• _Work item_: Write out every entry below line for line, keeping each word, character, and line break as it appears.

Data supplied Block Start

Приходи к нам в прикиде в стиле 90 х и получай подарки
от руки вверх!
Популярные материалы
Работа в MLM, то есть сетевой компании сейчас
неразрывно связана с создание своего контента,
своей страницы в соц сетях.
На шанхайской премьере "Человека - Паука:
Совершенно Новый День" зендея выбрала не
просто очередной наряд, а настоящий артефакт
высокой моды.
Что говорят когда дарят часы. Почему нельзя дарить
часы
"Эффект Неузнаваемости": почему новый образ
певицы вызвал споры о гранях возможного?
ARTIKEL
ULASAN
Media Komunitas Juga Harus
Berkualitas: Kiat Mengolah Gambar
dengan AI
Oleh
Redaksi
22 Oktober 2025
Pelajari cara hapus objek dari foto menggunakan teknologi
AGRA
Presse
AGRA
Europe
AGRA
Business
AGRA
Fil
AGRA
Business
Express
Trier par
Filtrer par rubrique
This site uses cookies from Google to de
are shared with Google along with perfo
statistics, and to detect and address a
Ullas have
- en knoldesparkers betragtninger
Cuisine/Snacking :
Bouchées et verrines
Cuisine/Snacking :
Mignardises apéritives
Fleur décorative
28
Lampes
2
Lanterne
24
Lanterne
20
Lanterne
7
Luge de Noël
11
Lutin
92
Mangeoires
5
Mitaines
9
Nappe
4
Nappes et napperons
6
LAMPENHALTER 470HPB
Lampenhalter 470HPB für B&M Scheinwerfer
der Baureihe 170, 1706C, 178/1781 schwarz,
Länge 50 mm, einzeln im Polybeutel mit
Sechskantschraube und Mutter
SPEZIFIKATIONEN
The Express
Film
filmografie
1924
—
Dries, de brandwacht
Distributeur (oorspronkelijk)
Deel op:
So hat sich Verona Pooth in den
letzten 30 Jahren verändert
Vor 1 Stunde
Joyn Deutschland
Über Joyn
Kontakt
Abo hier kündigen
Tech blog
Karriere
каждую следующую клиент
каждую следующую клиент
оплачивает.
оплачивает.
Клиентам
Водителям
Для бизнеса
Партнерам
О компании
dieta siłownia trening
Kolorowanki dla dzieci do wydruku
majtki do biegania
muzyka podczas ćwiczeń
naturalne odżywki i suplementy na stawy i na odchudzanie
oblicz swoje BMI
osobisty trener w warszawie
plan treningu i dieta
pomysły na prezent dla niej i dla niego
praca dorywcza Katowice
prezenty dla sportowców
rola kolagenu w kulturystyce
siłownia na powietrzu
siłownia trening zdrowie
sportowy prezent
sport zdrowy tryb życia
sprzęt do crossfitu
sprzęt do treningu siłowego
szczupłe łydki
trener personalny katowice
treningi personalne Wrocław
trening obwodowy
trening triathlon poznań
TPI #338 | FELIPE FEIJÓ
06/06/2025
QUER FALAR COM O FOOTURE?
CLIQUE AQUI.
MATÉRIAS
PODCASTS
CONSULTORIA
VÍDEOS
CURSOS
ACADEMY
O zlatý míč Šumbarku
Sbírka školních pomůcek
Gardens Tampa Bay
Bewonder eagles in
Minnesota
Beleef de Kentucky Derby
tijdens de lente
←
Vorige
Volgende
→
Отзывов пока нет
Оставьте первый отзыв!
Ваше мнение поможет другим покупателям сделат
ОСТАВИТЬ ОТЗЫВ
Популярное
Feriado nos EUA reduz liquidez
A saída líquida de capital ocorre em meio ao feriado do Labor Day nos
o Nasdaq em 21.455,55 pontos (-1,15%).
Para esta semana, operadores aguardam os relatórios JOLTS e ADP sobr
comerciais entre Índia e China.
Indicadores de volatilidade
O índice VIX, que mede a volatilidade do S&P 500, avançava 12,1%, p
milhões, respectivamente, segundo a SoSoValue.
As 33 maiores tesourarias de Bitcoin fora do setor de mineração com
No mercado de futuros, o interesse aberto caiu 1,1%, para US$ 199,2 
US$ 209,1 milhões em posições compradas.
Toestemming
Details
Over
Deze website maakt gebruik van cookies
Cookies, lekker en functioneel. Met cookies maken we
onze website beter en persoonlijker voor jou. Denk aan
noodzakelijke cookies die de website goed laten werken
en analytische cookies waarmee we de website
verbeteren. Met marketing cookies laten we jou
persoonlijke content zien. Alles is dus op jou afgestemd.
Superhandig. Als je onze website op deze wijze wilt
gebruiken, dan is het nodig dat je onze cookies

Data supplied Block End

• _Exercise response_:
Приходи к нам в прикиде в стиле 90 х и получай подарки
от руки вверх!
Популярные материалы
Работа в MLM, то есть сетевой компании сейчас
неразрывно связана с создание своего контента,
своей страницы в соц сетях.
На шанхайской премьере "Человека - Паука:
Совершенно Новый День" зендея выбрала не
просто очередной наряд, а настоящий артефакт
высокой моды.
Что говорят когда дарят часы. Почему нельзя дарить
часы
"Эффект Неузнаваемости": почему новый образ
певицы вызвал споры о гранях возможного?
ARTIKEL
ULASAN
Media Komunitas Juga Harus
Berkualitas: Kiat Mengolah Gambar
dengan AI
Oleh
Redaksi
22 Oktober 2025
Pelajari cara hapus objek dari foto menggunakan teknologi
AGRA
Presse
AGRA
Europe
AGRA
Business
AGRA
Fil
AGRA
Business
Express
Trier par
Filtrer par rubrique
This site uses cookies from Google to de
are shared with Google along with perfo
statistics, and to detect and address a
Ullas have
- en knoldesparkers betragtninger
Cuisine/Snacking :
Bouchées et verrines
Cuisine/Snacking :
Mignardises apéritives
Fleur décorative
28
Lampes
2
Lanterne
24
Lanterne
20
Lanterne
7
Luge de Noël
11
Lutin
92
Mangeoires
5
Mitaines
9
Nappe
4
Nappes et napperons
6
LAMPENHALTER 470HPB
Lampenhalter 470HPB für B&M Scheinwerfer
der Baureihe 170, 1706C, 178/1781 schwarz,
Länge 50 mm, einzeln im Polybeutel mit
Sechskantschraube und Mutter
SPEZIFIKATIONEN
The Express
Film
filmografie
1924
—
Dries, de brandwacht
Distributeur (oorspronkelijk)
Deel op:
So hat sich Verona Pooth in den
letzten 30 Jahren verändert
Vor 1 Stunde
Joyn Deutschland
Über Joyn
Kontakt
Abo hier kündigen
Tech blog
Karriere
каждую следующую клиент
каждую следующую клиент
оплачивает.
оплачивает.
Клиентам
Водителям
Для бизнеса
Партнерам
О компании
dieta siłownia trening
Kolorowanki dla dzieci do wydruku
majtki do biegania
muzyka podczas ćwiczeń
naturalne odżywki i suplementy na stawy i na odchudzanie
oblicz swoje BMI
osobisty trener w warszawie
plan treningu i dieta
pomysły na prezent dla niej i dla niego
praca dorywcza Katowice
prezenty dla sportowców
rola kolagenu w kulturystyce
siłownia na powietrzu
siłownia trening zdrowie
sportowy prezent
sport zdrowy tryb życia
sprzęt do crossfitu
sprzęt do treningu siłowego
szczupłe łydki
trener personalny katowice
treningi personalne Wrocław
trening obwodowy
trening triathlon poznań
TPI #338 | FELIPE FEIJÓ
06/06/2025
QUER FALAR COM O FOOTURE?
CLIQUE AQUI.
MATÉRIAS
PODCASTS
CONSULTORIA
VÍDEOS
CURSOS
ACADEMY
O zlatý míč Šumbarku
Sbírka školních pomůcek
Gardens Tampa Bay
Bewonder eagles in
Minnesota
Beleef de Kentucky Derby
tijdens de lente
←
Vorige
Volgende
→
Отзывов пока нет
Оставьте первый отзыв!
Ваше мнение поможет другим покупателям сделат
ОСТАВИТЬ ОТЗЫВ
Популярное
Feriado nos EUA reduz liquidez
A saída líquida de capital ocorre em meio ao feriado do Labor Day nos
o Nasdaq em 21.455,55 pontos (-1,15%).
Para esta semana, operadores aguardam os relatórios JOLTS e ADP sobr
comerciais entre Índia e China.
Indicadores de volatilidade
O índice VIX, que mede a volatilidade do S&P 500, avançava 12,1%, p
milhões, respectivamente, segundo a SoSoValue.
As 33 maiores tesourarias de Bitcoin fora do setor de mineração com
No mercado de futuros, o interesse aberto caiu 1,1%, para US$ 199,2 
US$ 209,1 milhões em posições compradas.
Toestemming
Details
Over
Deze website maakt gebruik van cookies
Cookies, lekker en functioneel. Met cookies maken we
onze website beter en persoonlijker voor jou. Denk aan
noodzakelijke cookies die de website goed laten werken
en analytische cookies waarmee we de website
verbeteren. Met marketing cookies laten we jou
persoonlijke content zien. Alles is dus op jou afgestemd.
Superhandig. Als je onze website op deze wijze wilt
gebruiken, dan is het nodig dat je onze cookies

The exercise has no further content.